Fulfilling a Pikedream: the ups of downs of porting 50k lines of C++ to Go.

By logicchains

Rob Pike, one of the creators of the Go language, stated that he expected the language to be adopted by C++ programmers, a prediction that hasn’t been realised. Recently however at the HFT firm where I work, the success of a team’s move from Python to Go for some pieces of non-speed-critical infrastructure led to the decision to attempt a slimmed-down Go rewrite of a somewhat-throughput-critical 50k LOC C++ server. The old C++ server used the same techniques and libraries used in our latency-critical C++ trading software, where every microsecond matters, and this degree of performance simply wasn’t needed. It was hence thought that a rewrite in Go, using the language’s native scheduler rather than the hyper-optimised C++ framework used by the autotraders, would be easier to maintain. I was tasked with the rewrite.

The tl;dr
In business terms, the project was a success: completed ahead of schedule, performing acceptably, and less than 10k LOC long (this massive LOC reduction was of course partially due to the removal of features that were deprecated or not needed by the team behind the rewrite). In personal terms however I feel the outcome was suboptimal, in the sense that I wrote two to three times as much code as would have been needed in a language with parametric polymorphism. Some of this was due to type-safety: Go forces a tradeoff to be made between verbosity and type-safety, and I settled somewhere in the middle; it could have used less code and been less type-safe, or used more code and been more type-safe.

Now, the pros and cons, starting with the pros.

The pros

Emacs! With plugins for autocomplete, jump-to-definition, error checking upon save, intelligent refactoring, and GoTest integration, programming Go in Emacs offers practically everything one’d expect from a good IDE, with the bonus of super-easy customisation and extensibility via Elisp. Since one of my reasons for getting into programming was the opportunity to get paid to use Emacs, this is definitely a huge plus.

Goroutines! Go makes message-passing based concurrency, which I personally find the easiest form of concurrency to reason about, super simple to use. It also allows parallel/async code to be written in the exact same way as concurrent code, simply by setting GOMAXPROCS to 1. The only other languages I know with built-in lightweight thread schedulers are Erlang/Elixir and Haskell, with the former lacking static typing and the latter lacking management-willing-to-use-ability.

No inheritance. I’ve personally come to view inheritance-based OO as somewhat of an antipattern in many cases, bloating and obscuring code for little benefit, and Go makes this kind of code impossible to write. I suspect this was Rob Pike et al’s motivation for designing Go the way they did: there was a bunch of Java/C++ at Google that was written as if Enterprise Fizzbuzz was a positive role-model, and they wanted to spare themselves from having to deal with such code in future. That being said, in spite of being legacy code the use of inheritance in the old C++ server was pretty sane, and it could easily have been rewritten to use a more modern style.

Readability.
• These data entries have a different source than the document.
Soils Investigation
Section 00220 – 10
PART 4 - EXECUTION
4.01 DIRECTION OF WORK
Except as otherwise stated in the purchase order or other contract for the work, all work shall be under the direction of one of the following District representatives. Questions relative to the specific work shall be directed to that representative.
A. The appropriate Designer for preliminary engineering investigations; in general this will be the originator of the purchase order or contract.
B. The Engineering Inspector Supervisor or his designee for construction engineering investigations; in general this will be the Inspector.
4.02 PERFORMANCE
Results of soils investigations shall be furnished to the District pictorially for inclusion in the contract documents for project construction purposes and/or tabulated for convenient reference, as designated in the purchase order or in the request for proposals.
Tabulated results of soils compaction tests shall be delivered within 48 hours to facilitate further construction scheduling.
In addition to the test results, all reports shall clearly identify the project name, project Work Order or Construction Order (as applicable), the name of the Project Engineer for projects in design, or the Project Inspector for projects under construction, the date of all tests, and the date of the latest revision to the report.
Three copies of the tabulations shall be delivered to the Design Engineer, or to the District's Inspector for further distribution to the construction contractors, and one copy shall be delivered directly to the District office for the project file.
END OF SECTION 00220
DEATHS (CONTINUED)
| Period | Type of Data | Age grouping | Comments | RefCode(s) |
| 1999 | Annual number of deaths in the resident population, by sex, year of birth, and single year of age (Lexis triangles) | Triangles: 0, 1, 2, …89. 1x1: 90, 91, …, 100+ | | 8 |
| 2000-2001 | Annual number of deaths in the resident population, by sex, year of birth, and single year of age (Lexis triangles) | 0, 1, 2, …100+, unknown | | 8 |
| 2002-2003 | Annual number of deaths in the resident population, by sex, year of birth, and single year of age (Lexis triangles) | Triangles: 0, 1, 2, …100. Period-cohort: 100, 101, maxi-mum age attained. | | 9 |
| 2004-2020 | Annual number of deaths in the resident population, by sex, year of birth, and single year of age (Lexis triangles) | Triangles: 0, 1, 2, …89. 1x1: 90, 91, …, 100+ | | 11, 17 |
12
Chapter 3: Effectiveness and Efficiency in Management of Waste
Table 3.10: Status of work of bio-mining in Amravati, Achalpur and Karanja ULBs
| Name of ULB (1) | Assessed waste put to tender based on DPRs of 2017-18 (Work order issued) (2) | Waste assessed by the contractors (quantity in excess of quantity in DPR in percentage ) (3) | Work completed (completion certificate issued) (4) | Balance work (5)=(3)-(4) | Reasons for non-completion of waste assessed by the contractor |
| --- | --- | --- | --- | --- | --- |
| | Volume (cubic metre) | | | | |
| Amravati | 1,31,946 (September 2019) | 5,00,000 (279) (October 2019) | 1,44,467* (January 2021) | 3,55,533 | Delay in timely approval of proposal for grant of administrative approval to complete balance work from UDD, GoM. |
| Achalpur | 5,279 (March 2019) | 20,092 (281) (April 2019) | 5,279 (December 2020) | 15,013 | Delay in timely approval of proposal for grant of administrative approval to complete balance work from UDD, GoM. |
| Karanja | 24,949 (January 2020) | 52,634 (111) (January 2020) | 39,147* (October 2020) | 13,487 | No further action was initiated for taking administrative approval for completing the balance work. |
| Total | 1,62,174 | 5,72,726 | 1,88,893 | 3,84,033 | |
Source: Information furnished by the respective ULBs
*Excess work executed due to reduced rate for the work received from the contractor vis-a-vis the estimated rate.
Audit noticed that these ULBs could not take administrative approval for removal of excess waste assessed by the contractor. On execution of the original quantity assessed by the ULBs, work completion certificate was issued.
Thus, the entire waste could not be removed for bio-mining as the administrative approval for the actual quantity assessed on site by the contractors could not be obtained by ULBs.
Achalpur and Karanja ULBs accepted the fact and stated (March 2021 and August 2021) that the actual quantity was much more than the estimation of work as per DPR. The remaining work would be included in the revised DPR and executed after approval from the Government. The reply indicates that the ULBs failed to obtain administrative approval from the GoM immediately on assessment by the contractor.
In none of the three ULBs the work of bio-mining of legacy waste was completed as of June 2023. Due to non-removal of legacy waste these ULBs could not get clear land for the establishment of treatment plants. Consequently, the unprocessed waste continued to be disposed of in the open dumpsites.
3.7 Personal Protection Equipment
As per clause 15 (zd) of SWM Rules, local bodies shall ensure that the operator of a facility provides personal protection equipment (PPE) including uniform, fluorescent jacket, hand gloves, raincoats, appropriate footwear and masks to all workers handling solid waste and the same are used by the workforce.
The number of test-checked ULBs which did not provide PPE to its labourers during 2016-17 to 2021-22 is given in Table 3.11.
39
I always found the Go code I encountered quite easy to read and understand, both our code and external code. Some of the C++ I encountered, in contrast, took hours to fully comprehend. Go also forced me to write readable code: the language makes it impossible to think something like “hey, the >8=3 operator in this obscure paper on ouroboromorphic sapphotriplets could save me 10 lines of code, I’d better include it. My coworkers won’t have trouble understanding it as the meaning is clearly expressed in the type signature: (PrimMonad W, PoshFunctor Y, ReichsLens S) => W Y S ((I -> W) -> Y) -> G -> Bool”.

Simple, regular syntax. When I found myself desiring to add the name of the enclosing function to the start of every log string, an Emacs regexp find-replace was sufficient, whereas more complex languages would require use of a parser to achieve this. The simple syntax also makes code-generation a breeze, be it generation by Emacs macros or Go templates. Emacs + Go == parametric polymorphism: not only can macros be used to speed up the process of generating the “copy-paste” code that Go’s lack of parametric polymorphism requires, if functions are written right then regex can also be used to update all “copy-pasted” functions simultaneously, making updating the code for fooInt, fooFloat and fooDouble almost as easy as updating foo<t> in a language that supports <t>. The downside is that, while Emacs macros and regex can write and modify Go code in such a manner as to emulate parametric polymorphism, it’s still not as readable or concise as actually-polymorphic code, and of course is not easily maintainable by someone lacking familiarity with regex or an extensible editor like Emacs.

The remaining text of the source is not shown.